Я неудержимо захотел рассказать Алле про деда «Календаря», про нашу дружбу, но вовремя сдержался, вспомнив свою клятву никому ничего не рассказывать о деде «Календаре».

- Сегодня ночью, когда все ребята пойдут на опушку Гуляй-рощи, я приду за тобой, и мы вместе пойдём туда. Мы спрячемся и просто посмотрим, как играют ребята, а потом увидим восход и игру Солнца. Если что, мы убежим во двор к деду «Календарю». Там его пчёлы нас защитят, а меня они уже знают. Так что не тронут…

Алла вновь потупила взгляд и опустила голову и еле слышно ответила мне, что «не знает, отпустит ли её тётка».

- Да что тебе эта тётка? Ты же свободный советский человек, - горячо и убедительно возразил я. – У нас в стране рабство запрещено! Убежим до утра и всё!

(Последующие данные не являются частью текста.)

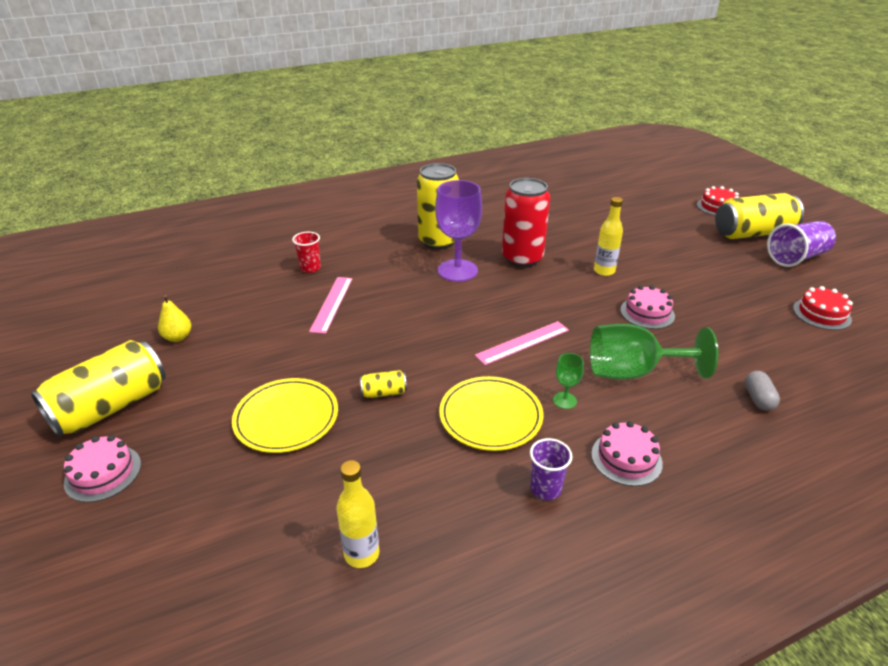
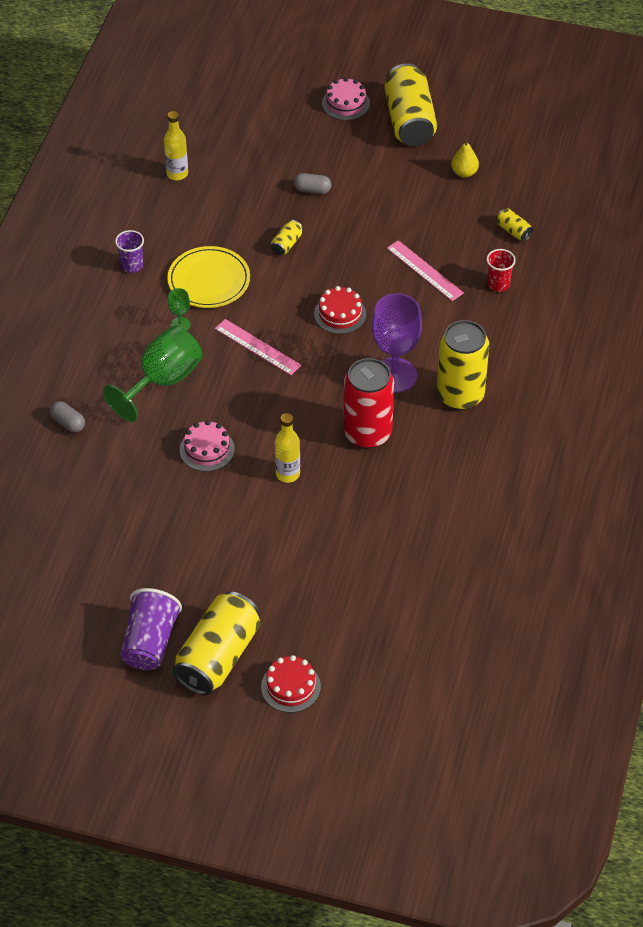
camera: 130 degrees right, 15 degrees up
yellow plate [232,378,338,453] -> grey capsule [294,173,331,194]
pink ruler [475,321,569,365] -> pink ruler turned 60 degrees counterclockwise [215,319,301,375]
pink cake [591,421,663,486] -> none
red cake [793,286,853,330] -> red cake moved to [314,286,366,334]
none -> yellow can [496,209,533,241]

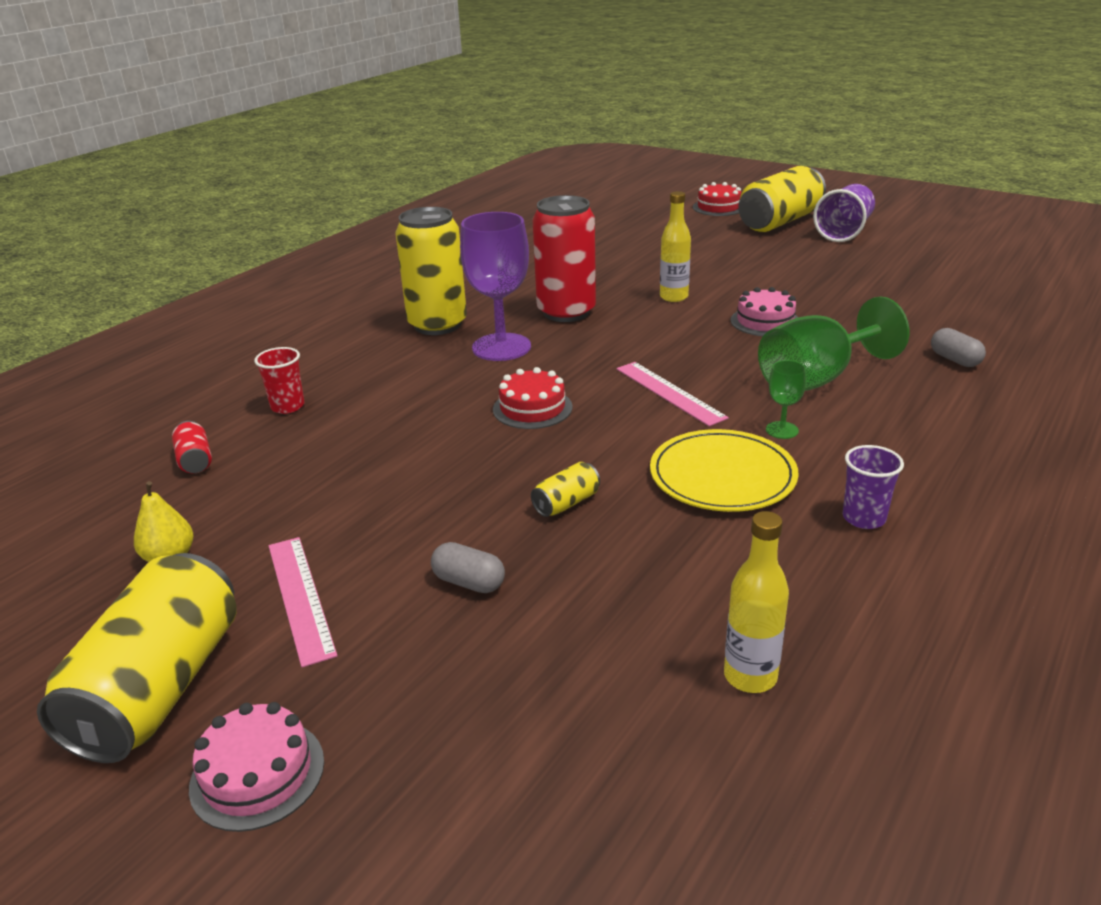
camera: 160 degrees left, 20 degrees down
pink ruler [387,240,464,301] -> pink ruler moved to [269,537,338,667]
yellow can [496,209,533,241] -> red can [172,421,212,473]

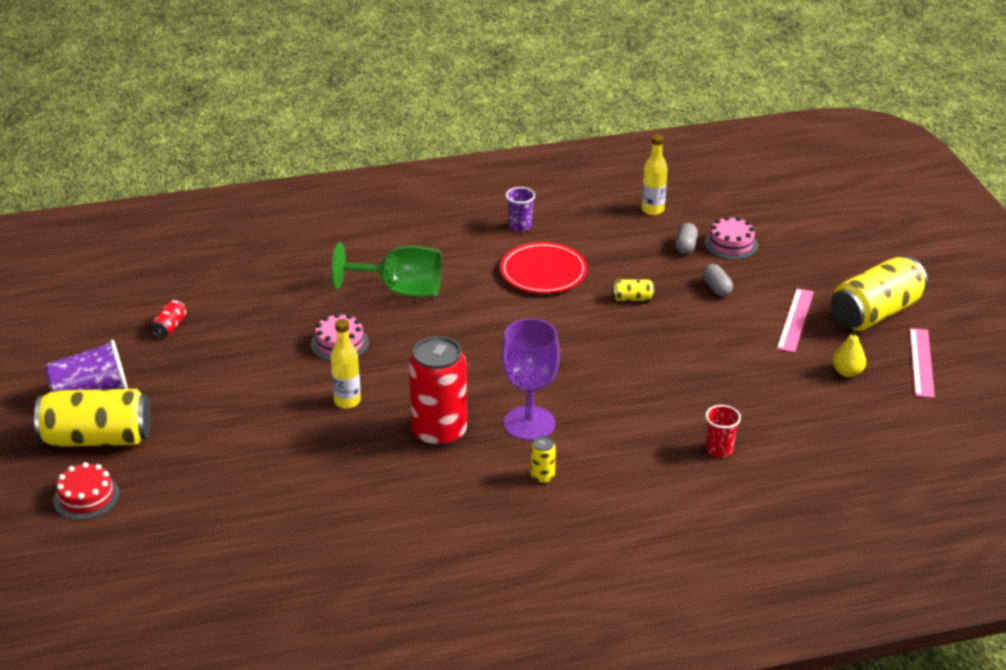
camera: 140 degrees left, 5 degrees up
red can [172,421,212,473] -> red can moved to [151,300,186,338]
pink cake [189,702,324,832] -> pink cake moved to [705,216,758,259]
yellow can [396,207,467,335] -> yellow can [530,436,556,484], size x0.43
red cake [493,367,572,429] -> none
pink ruler [616,362,729,426] -> pink ruler moved to [910,328,935,398]
yellow plate [650,429,799,512] -> red plate [500,242,588,293]
green goblet [766,360,807,439] -> none
grey capsule [931,328,986,367] -> grey capsule moved to [675,223,698,254]

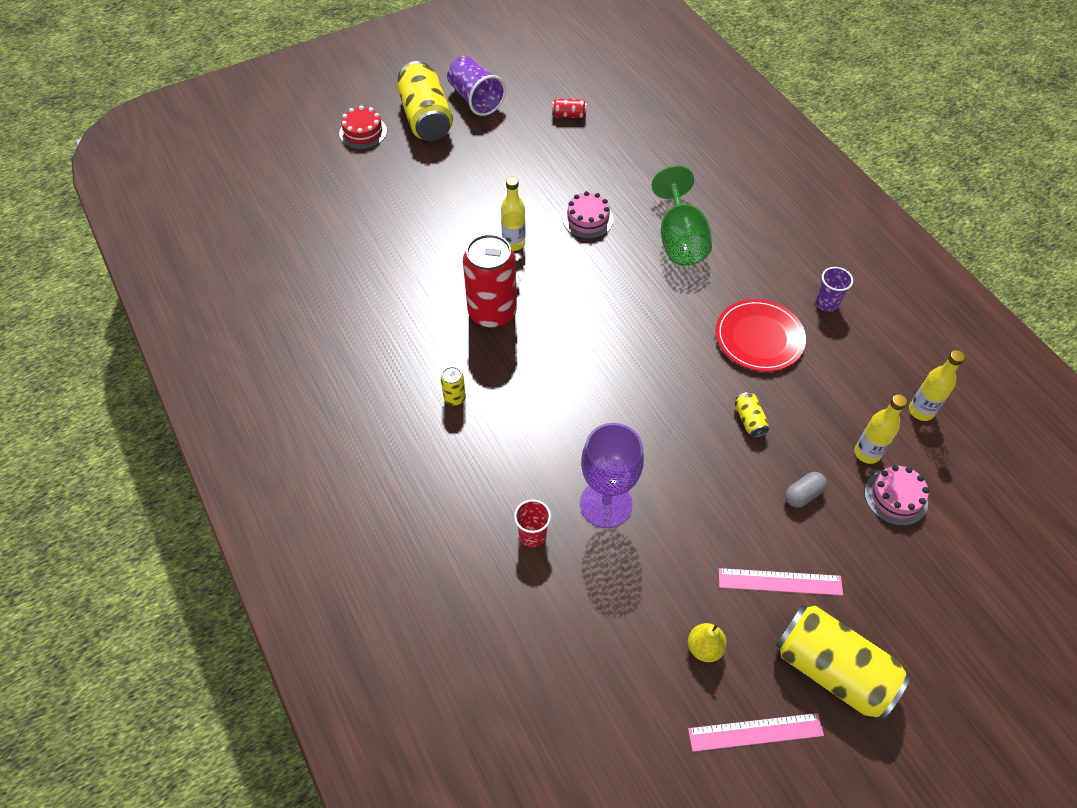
camera: 75 degrees right, 20 degrees up
purple goblet [501,318,560,441] -> purple goblet moved to [580,423,644,528]
grey capsule [675,223,698,254] -> yellow bottle [855,394,907,464]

- Во всяком случае, попробуем, - сказал я более сдержанно, видя смятение на лице Аллы.

Главное было сказано и мне уже захотелось передохнуть и обмозговать всё произошедшее. Поэтому я сделал движение в сторону, а Алла, словно встрепенулась, тоже шагнула от меня, теснее прижала к себе книжки и всем своим видом дала мне понять, что мне пора «делать ноги».

К правлению торопилась толстая колхозная бухгалтерша и одновременно библиотекарь. Я с независимым видом сначала медленно, а потом всё быстрее и быстрее пошёл-помчался к себе домой в мой «штаб».

Сердце бешено билось в груди, кровь струилась по жилам, а всё тело пело, искрило, рвалось наружу! В душе у меня всё ликовало, вспыхивало разноцветными искрами и горело.

Сегодня меня и Аллу ждёт настоящее приключение! Сегодня я вырву её из темницы! Сегодня я подарю ей такие приключения, что она их надолго запомнит! Сегодня я сам впервые увижу игру Солнца на заре Петрова дня!

Я вспомнил, как проникновенно и с восхищением рассказывал мне дед «Календарь» о своём первом видении игры Солнца на Петров день.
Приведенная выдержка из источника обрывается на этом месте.